No barco no rio, Noreen e George podem viajar facilmente entre Illinois, Iowa e Wisconsin. Quando começa a ficar frio, por volta de outubro, deixam o barco e dirigem-se para a Florida (Will Lanzoni/CNN)

George pega no leme e guia o barco pelo canal. Está uma tarde quente e nublada. Pergunto-lhes se estão contentes.

"Sim", diz George.

"Sim", diz Noreen. "Eu estou."

Uma garça azul voa a meia distância, batendo as suas asas longas e esguias. Pergunto a Noreen o que é que ainda lhe falta fazer.

"Gostaria de ver este caso resolvido e a justiça feita", diz ela.

"Seria importante para mim antes de deixar esta terra."

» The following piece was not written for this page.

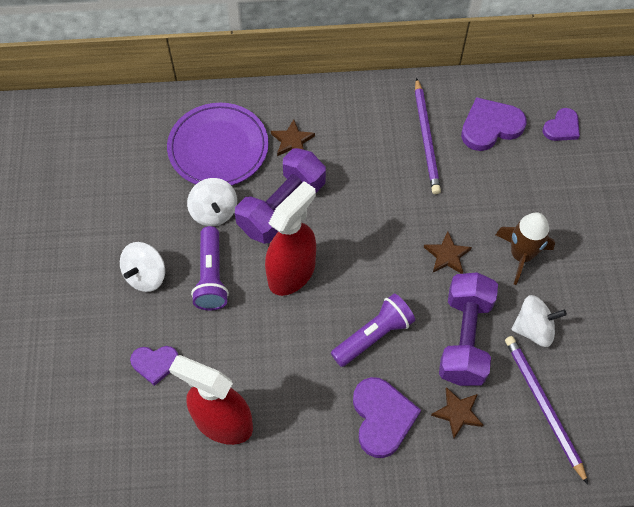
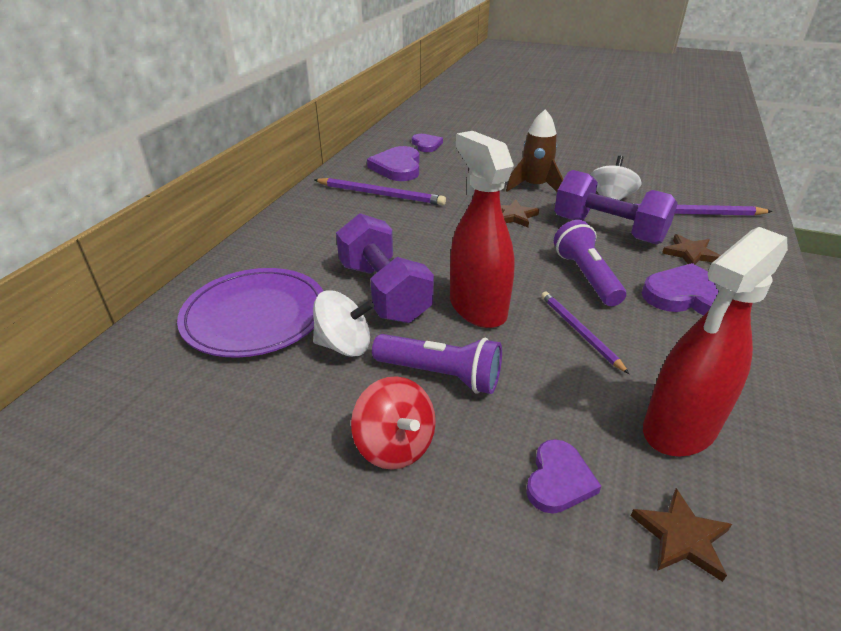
camera: 65 degrees left, 25 degrees down
(146, 275) = (395, 445): white spinning top -> red spinning top
(292, 141) = (304, 262): brown star -> brown star (681, 537)
(295, 346) = (579, 332): none -> purple pencil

"Que a verdade fosse finalmente reconhecida."

George acelera o barco. O motor fica mais alto. A luz quente do sol desce por uma brecha no teto cinzento das nuvens. Aqui está o Mississipi.

"O maior rio da América", diz George.

"Oh," diz Noreen, "esta brisa sabe bem."

Ela ainda está a pensar nessa questão, o que lhe falta realizar, e numa questão relacionada, o que ela mais quer.

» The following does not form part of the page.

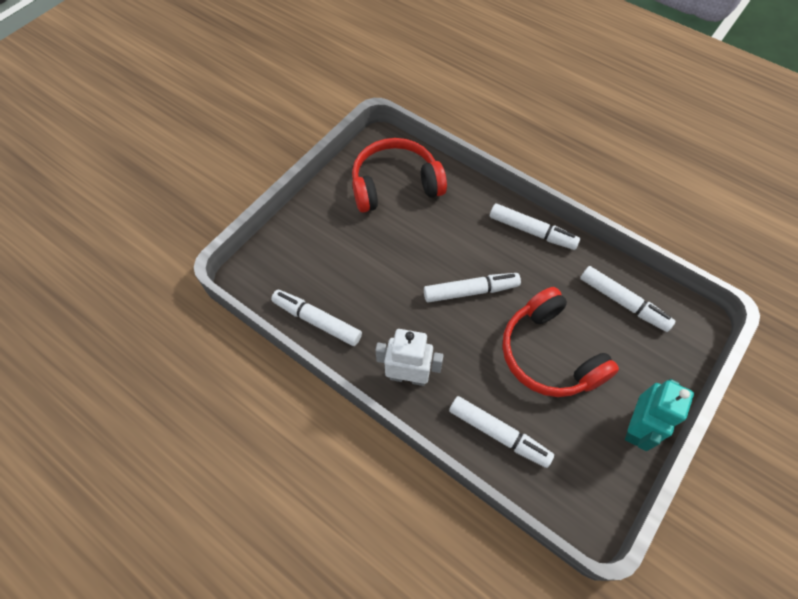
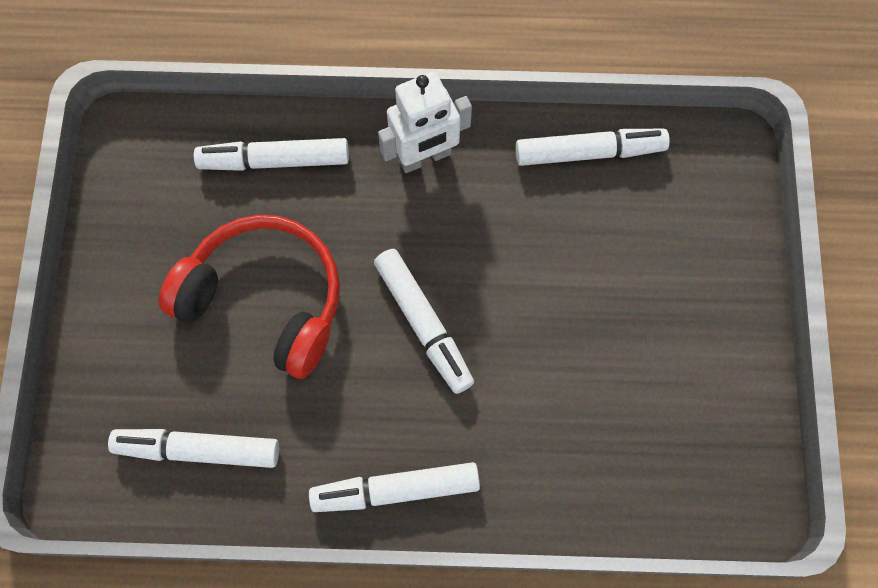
camera: 145 degrees right, 10 degrees up
(395, 185) = (662, 434): red headphones -> none
(470, 291) = (423, 324): white marker -> white marker turned 75 degrees counterclockwise
(636, 427) = (109, 272): turquoise robot -> none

"Acho que a outra coisa que quero é que o Johnny saiba que eu tentei", diz ela, querendo dizer que fez tudo o que podia para o salvar quando ele desapareceu. Quando ele ainda era um menino.

"Eu tentei tudo", diz ela. "Tudo."

Ajudou a aprovar o projeto de lei Johnny Gosch do Iowa para garantir que a polícia não esperasse para começar a procurar crianças desaparecidas, teve três empregos para ajudar a pagar os investigadores privados que atravessavam o país à procura de pistas, acordava a meio da noite com novas ideias e escrevia-as no caderno que tinha na mesa de cabeceira, porque ainda era a mãe do Johnny, apesar de ele ter desaparecido.

George conduz o barco rio acima. À esquerda estão os penhascos de Dubuque, Iowa, e à frente, depois da ponte, está Wisconsin. Johnny também está algures lá fora, numa situação desconhecida, e Noreen continua a falar dele, embora seja difícil ouvi-la agora, com o vento e o motor. Mesmo assim, ela continua a falar de Johnny, como se o som da sua voz pudesse mantê-lo vivo, e o barco segue para norte, contra a corrente, pelo meio da América.